Wherever "begin" shows up in the records below, copy the whole line.

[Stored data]
______________________________

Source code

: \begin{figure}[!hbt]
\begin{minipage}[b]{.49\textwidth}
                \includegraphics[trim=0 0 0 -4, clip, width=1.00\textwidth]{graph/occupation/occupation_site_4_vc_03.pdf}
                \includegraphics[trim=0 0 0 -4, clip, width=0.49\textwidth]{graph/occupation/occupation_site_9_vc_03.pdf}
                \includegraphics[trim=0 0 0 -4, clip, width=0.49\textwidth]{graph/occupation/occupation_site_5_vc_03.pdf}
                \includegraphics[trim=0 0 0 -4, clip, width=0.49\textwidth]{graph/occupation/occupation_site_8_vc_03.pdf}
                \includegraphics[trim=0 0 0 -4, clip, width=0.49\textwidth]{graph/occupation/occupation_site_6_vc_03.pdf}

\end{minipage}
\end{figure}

______________________________

- **Response to the task**:
: \begin{figure}[!hbt]
\begin{minipage}[b]{.49\textwidth}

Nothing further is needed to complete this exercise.